Banking on Violence?
By Barbara Rose Johnston
On July 7, 2006, Spanish National Court Judge Santiago Pedraz issued an international arrest order for two former Guatemalan military dictators, Efrain Rios Montt and Oscar Humberto Mejia Victores, along with five others accused of genocide and other crimes against humanity during Guatemala's civil war.
His action follows an aborted effort to depose Rios Montt and others in Guatemala the previous week, and signals Spanish intent to proceed with the case filed by Guatemalan Nobel Prize laureate Rigoberta Menchú, whose father and 38 other people were killed during a government siege on the Spanish Embassy in Guatemala City in 1980. The warrant cites an array of actions and events including the Río Negro massacre, orders a freeze upon the financial assets of the accused, and has been lodged with Interpol and Europol making the warrants and financial freeze of assets effective throughout the world.
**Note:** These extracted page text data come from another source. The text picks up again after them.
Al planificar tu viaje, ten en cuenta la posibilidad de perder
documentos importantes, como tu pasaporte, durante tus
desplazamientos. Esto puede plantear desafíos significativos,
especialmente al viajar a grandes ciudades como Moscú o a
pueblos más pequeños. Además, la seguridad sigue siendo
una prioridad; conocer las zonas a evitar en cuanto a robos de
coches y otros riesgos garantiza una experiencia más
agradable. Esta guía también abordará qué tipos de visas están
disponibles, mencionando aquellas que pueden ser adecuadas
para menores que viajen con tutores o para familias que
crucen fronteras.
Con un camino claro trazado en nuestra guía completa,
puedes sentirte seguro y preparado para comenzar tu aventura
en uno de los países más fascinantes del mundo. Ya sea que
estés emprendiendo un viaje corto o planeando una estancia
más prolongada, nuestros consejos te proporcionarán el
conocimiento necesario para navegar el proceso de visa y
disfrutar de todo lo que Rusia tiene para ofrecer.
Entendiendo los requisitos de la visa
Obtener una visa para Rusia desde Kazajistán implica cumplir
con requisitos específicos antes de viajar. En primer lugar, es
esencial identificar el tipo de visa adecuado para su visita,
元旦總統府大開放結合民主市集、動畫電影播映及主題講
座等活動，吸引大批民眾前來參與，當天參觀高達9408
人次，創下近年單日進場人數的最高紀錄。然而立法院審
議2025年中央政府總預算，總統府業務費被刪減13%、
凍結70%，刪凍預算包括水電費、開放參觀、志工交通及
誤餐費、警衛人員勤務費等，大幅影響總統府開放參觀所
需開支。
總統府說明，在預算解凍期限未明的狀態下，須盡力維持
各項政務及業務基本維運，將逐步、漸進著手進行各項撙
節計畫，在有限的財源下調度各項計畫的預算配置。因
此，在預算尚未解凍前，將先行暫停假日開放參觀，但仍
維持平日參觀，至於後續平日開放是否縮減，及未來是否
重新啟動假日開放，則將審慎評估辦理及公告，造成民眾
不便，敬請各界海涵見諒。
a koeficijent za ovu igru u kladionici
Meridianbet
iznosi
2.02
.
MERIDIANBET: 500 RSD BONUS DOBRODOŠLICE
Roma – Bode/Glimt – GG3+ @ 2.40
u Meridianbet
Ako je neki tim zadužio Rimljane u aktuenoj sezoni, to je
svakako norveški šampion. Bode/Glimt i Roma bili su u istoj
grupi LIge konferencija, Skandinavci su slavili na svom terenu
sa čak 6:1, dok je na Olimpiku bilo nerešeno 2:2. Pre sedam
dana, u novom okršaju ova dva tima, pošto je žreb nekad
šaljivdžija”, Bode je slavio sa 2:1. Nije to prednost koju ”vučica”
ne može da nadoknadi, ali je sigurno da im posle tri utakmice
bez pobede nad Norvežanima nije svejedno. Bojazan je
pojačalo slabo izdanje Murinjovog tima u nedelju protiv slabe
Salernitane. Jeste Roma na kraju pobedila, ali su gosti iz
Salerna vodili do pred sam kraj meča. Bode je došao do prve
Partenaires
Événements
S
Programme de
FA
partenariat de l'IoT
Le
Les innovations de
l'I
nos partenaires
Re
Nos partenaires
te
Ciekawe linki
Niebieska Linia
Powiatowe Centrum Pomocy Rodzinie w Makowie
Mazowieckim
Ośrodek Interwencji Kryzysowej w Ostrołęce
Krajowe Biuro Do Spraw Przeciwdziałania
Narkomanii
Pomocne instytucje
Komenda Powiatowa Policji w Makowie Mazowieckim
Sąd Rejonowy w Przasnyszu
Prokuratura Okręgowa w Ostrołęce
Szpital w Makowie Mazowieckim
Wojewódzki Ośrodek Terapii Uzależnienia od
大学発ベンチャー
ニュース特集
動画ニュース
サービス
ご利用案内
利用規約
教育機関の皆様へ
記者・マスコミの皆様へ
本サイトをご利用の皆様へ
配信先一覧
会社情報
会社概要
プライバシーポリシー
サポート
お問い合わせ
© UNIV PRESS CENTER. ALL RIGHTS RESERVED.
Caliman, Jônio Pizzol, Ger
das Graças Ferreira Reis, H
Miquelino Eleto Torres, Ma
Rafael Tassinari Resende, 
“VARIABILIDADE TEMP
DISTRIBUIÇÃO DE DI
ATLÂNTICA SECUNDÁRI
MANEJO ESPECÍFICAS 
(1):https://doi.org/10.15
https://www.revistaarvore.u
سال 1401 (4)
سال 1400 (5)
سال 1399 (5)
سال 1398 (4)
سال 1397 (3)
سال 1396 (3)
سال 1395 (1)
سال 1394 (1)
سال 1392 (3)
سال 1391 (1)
Amazingly, this news of a renewed effort to prosecute parties responsible for genocide in Guatemala received scant mention in the Washington Post and no mention in the New York Times.
The lack of interest in reporting the news that a Spanish court had issued warrants for the arrest of three former Guatemalan heads of state who are charged with genocide is perhaps explained by the long historical friendship between the accused and the United States, as well as the fact that Guatemala is a very busy place these days.